TRY IT>
Reproduce the stretch of the ClusterProfile deletion-behavior proposal from "EnforceRemovePolicies — Ensure" through "Proposal (API)".

TEXT PROVIDED>
Summary
Add clusterDeletionBehavior to ClusterProfile.spec to specify the behavior when a cluster is deleted with a single key. Three values are available, with RemovePolicies as the default.
LeavePolicies — Leave deployed resources (Helm/manifests) intact
RemovePolicies — Best-effort deletion (MUST NOT block with Runtime Hook)
EnforceRemovePolicies — Ensure deletion (Block using CAPI Runtime Hook until deletion completes)
This provides explicit control for "cluster deletion" behavior, complementing stopMatchingBehavior (behavior when "match is lost").
Proposal (API)
# ClusterProfile (CRD sketch)
spec:
# When the Cluster resource itself is being deleted,
# what should Sveltos do with resources deployed by this ClusterProfile?
clusterDeletionBehavior: LeavePolicies | RemovePolicies | EnforceRemovePolicies
# default: RemovePolicies
Semantics
- LeavePolicies
Do not delete anything (leave resources in place).
- RemovePolicies (default)
Best-effort deletion as much as possible. However, cluster deletion MUST NOT be blocked by Runtime Hook.
Even if Runtime Extension exists, Hook returns immediate success (or unused), and cleanup proceeds non-blocking.
- EnforceRemovePolicies
Stop cluster deletion until deletion completion is observed. Utilizing the BeforeClusterDelete Hook described in CAPI's Lifecycle Hook Runtime Extensions, returns retryAfterSeconds for retry until completion → blocks.

Photo sets of individual scenes:

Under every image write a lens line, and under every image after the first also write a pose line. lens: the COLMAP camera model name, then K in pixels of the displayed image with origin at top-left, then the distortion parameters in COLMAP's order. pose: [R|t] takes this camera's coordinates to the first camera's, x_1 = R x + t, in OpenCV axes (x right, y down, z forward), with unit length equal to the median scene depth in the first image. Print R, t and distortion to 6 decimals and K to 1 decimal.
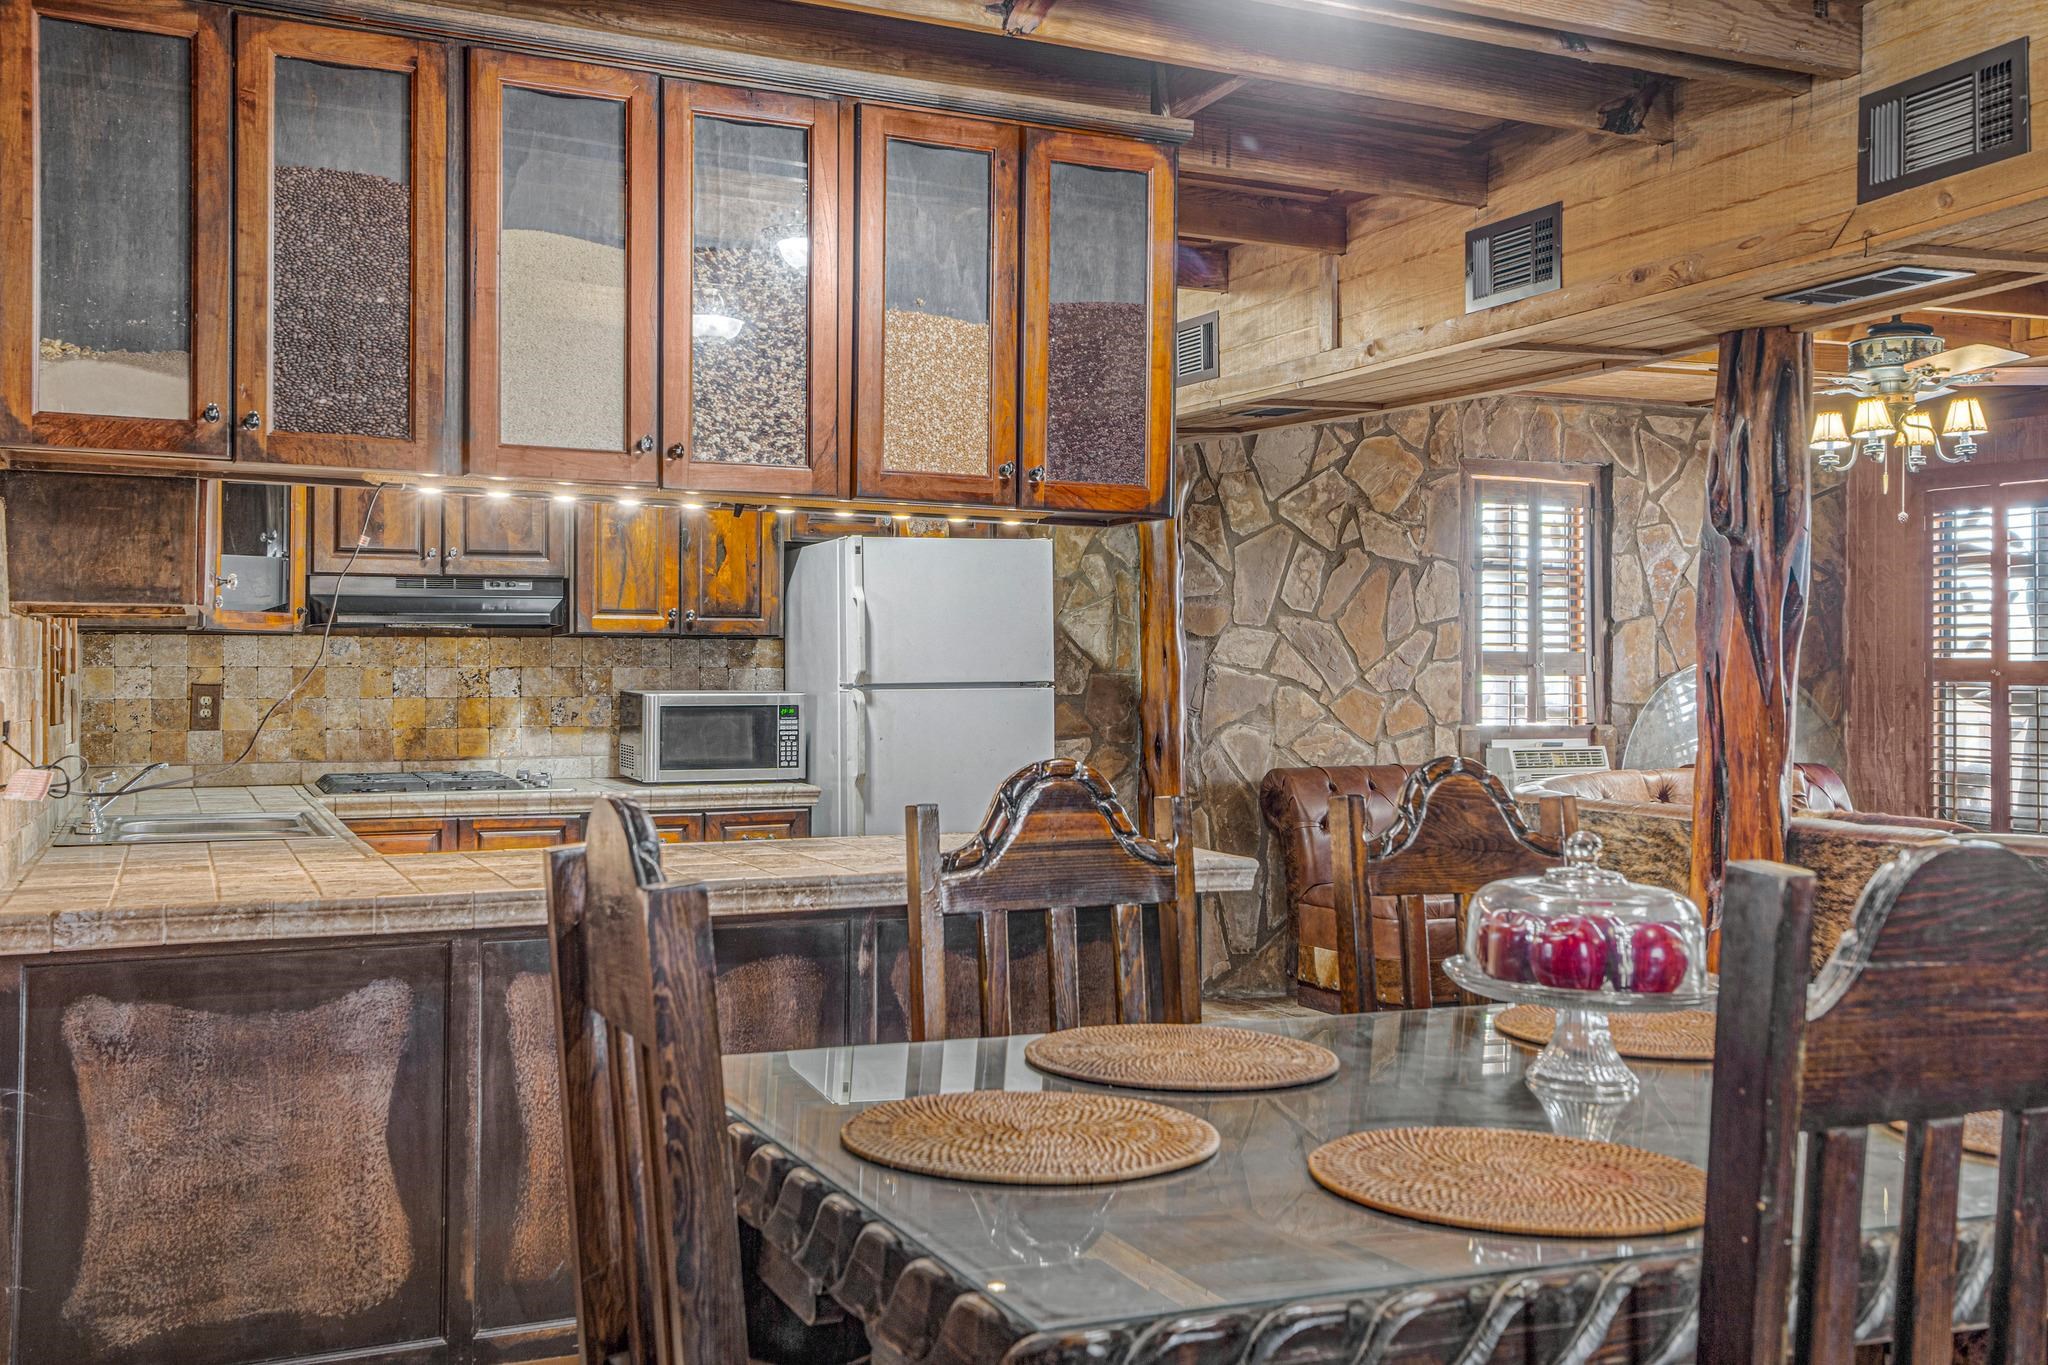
lens RADIAL K [[2009.7, 0, 1060.6], [0, 2009.7, 677.7], [0, 0, 1]] dist [0.120221, 0.000000]
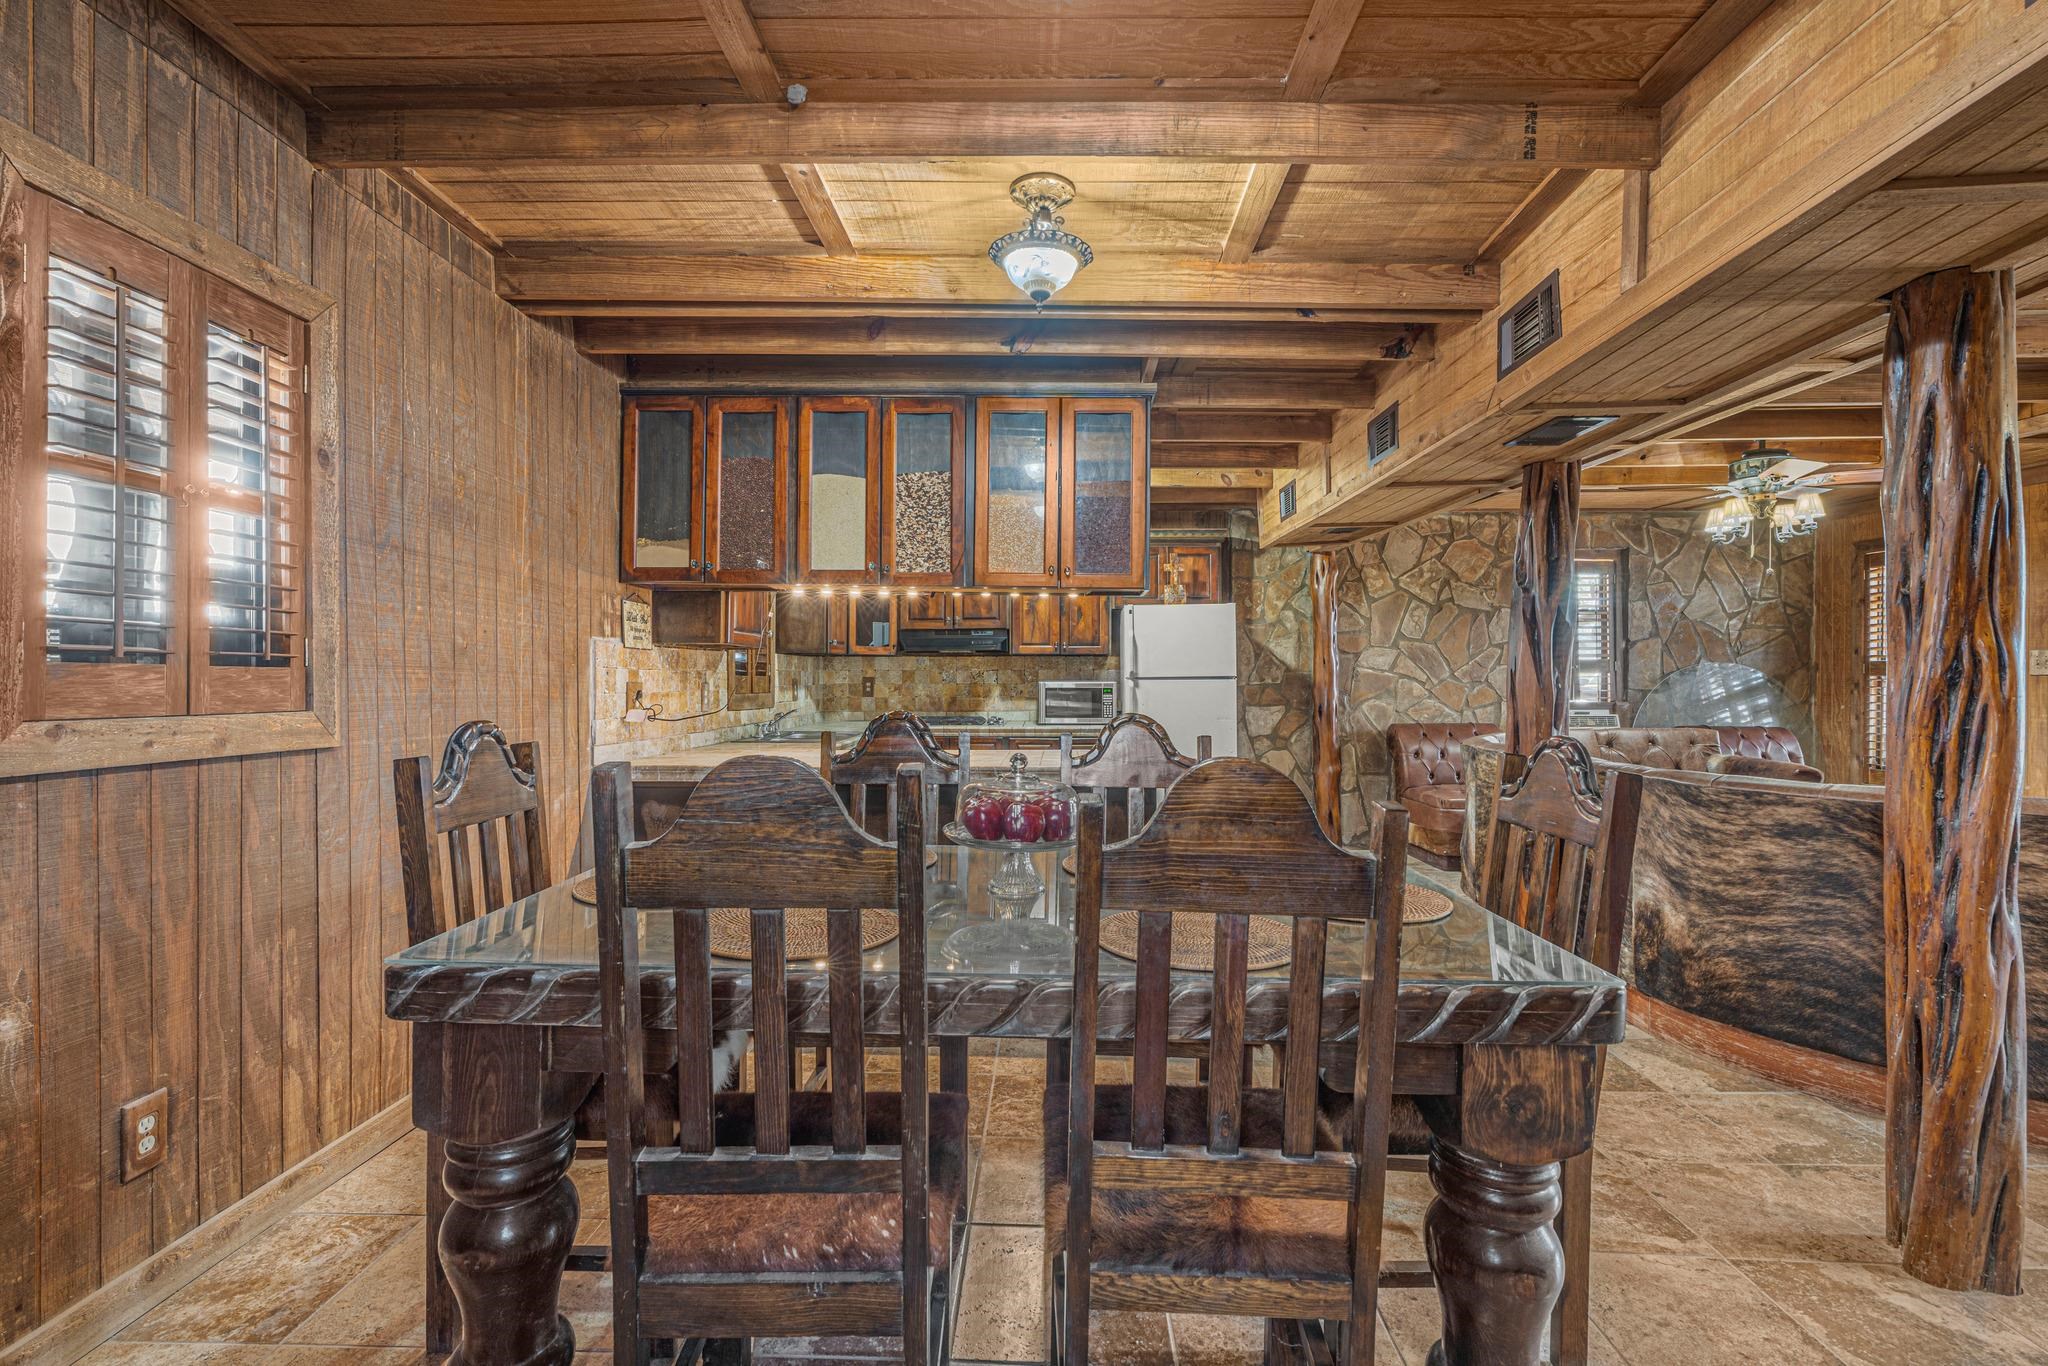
lens RADIAL K [[947.4, 0, 1018.0], [0, 947.4, 680.2], [0, 0, 1]] dist [-0.003475, 0.005559]
pose [[0.897223, 0.000553, -0.441578, 0.207336], [0.000929, 0.999995, 0.003142, 0.002650], [0.441577, -0.003229, 0.897217, 0.083454]]
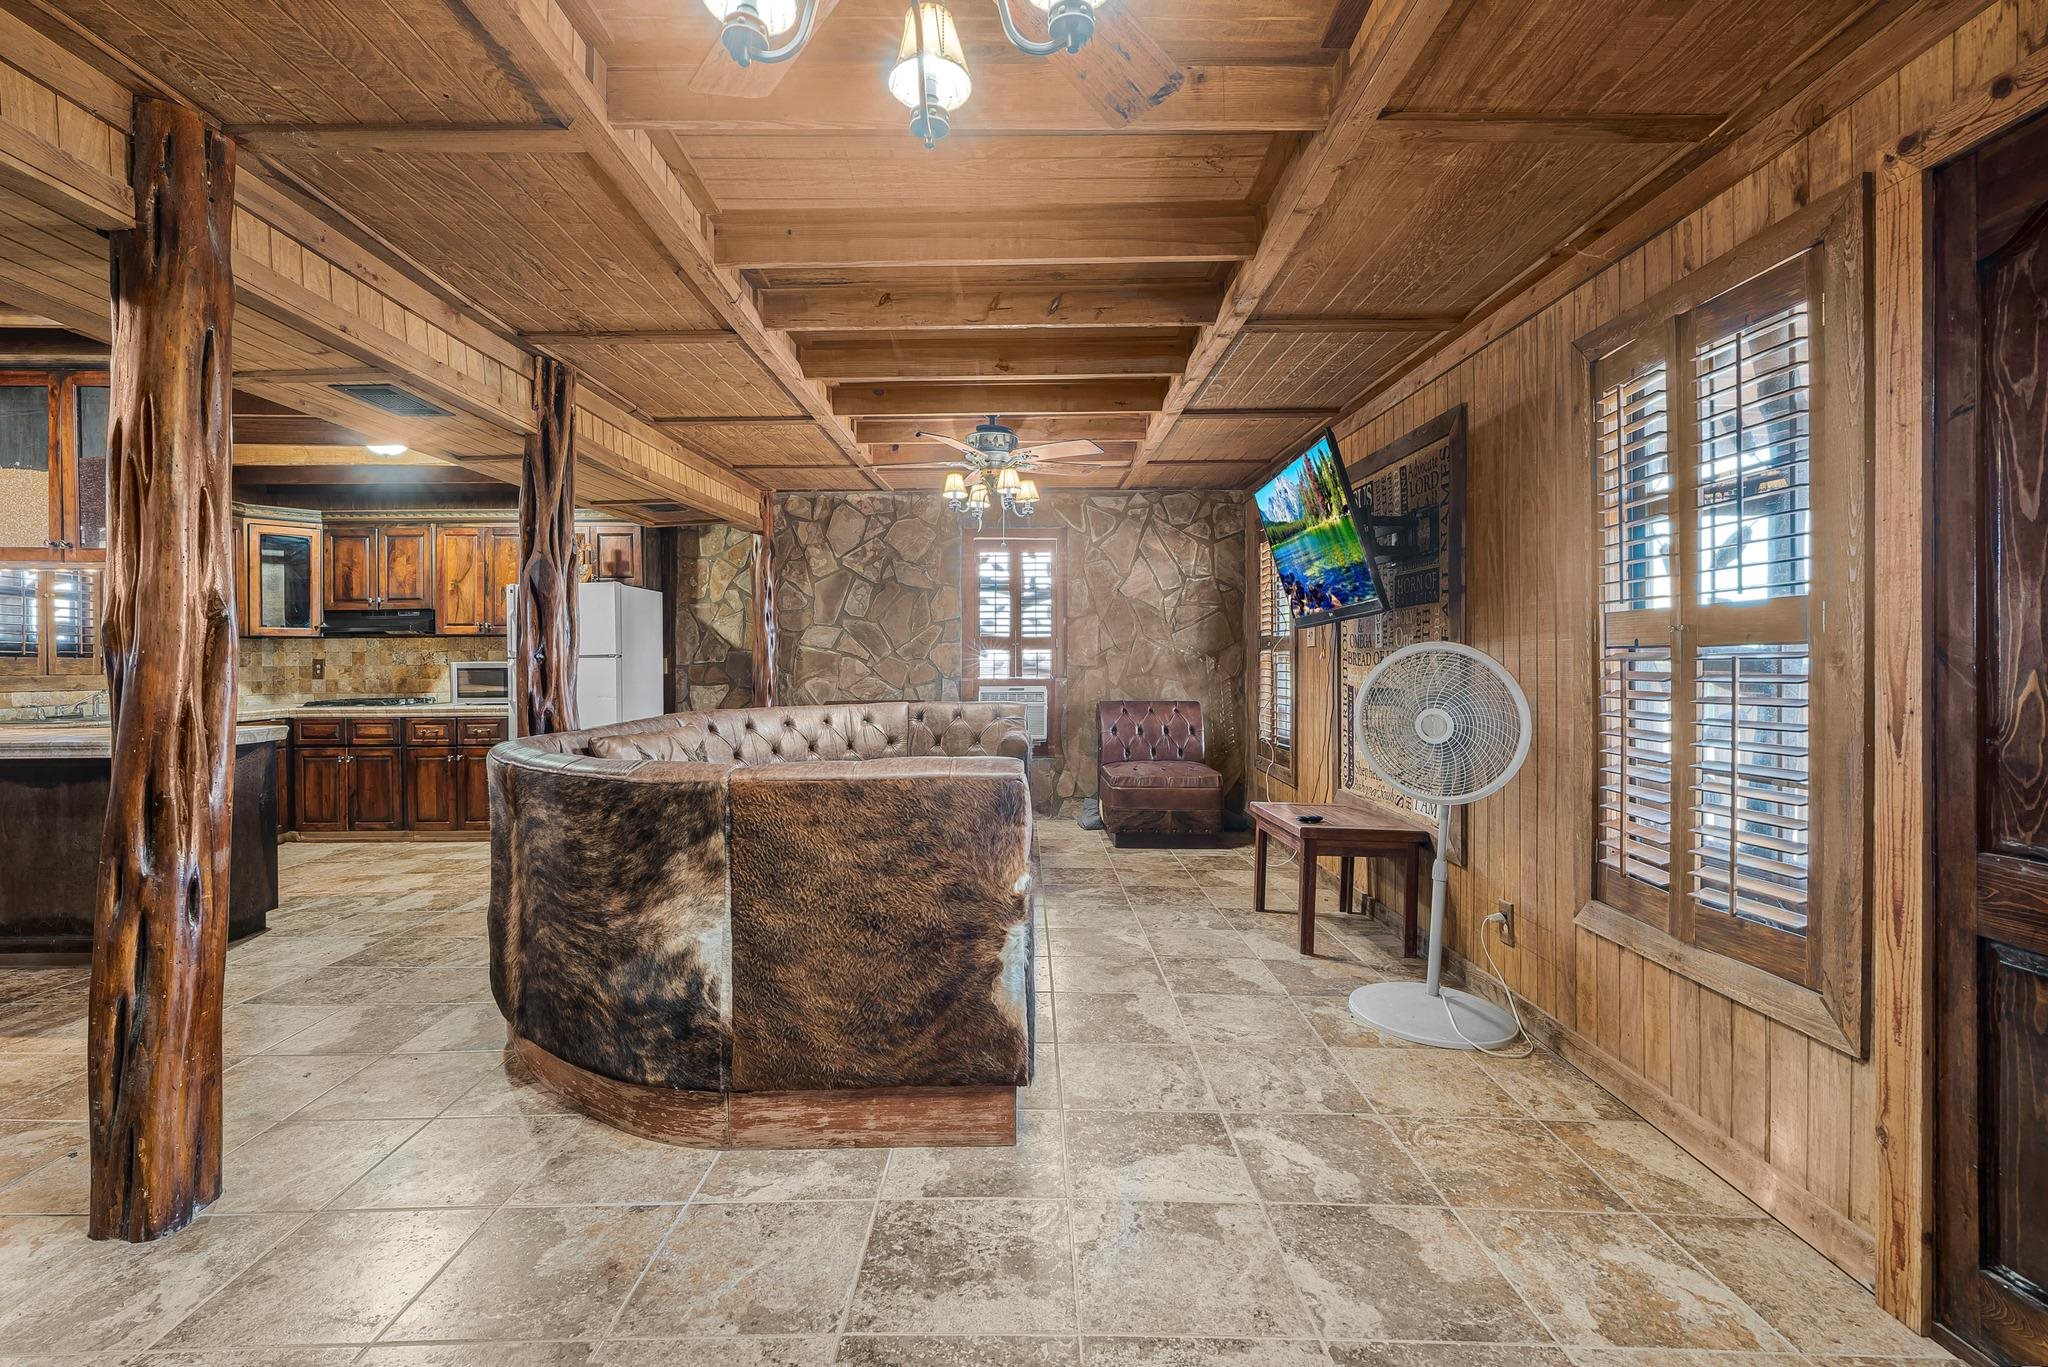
lens RADIAL K [[947.4, 0, 1032.1], [0, 947.4, 654.4], [0, 0, 1]] dist [-0.003475, 0.005559]
pose [[0.904914, -0.012368, -0.425414, 0.741203], [0.008172, 0.999898, -0.011685, 0.015292], [0.425515, 0.007098, 0.904923, 0.333604]]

OUTPUT BELOW>
EnforceRemovePolicies — Ensure deletion (Block using CAPI Runtime Hook until deletion completes)
This provides explicit control for "cluster deletion" behavior, complementing stopMatchingBehavior (behavior when "match is lost").
Proposal (API)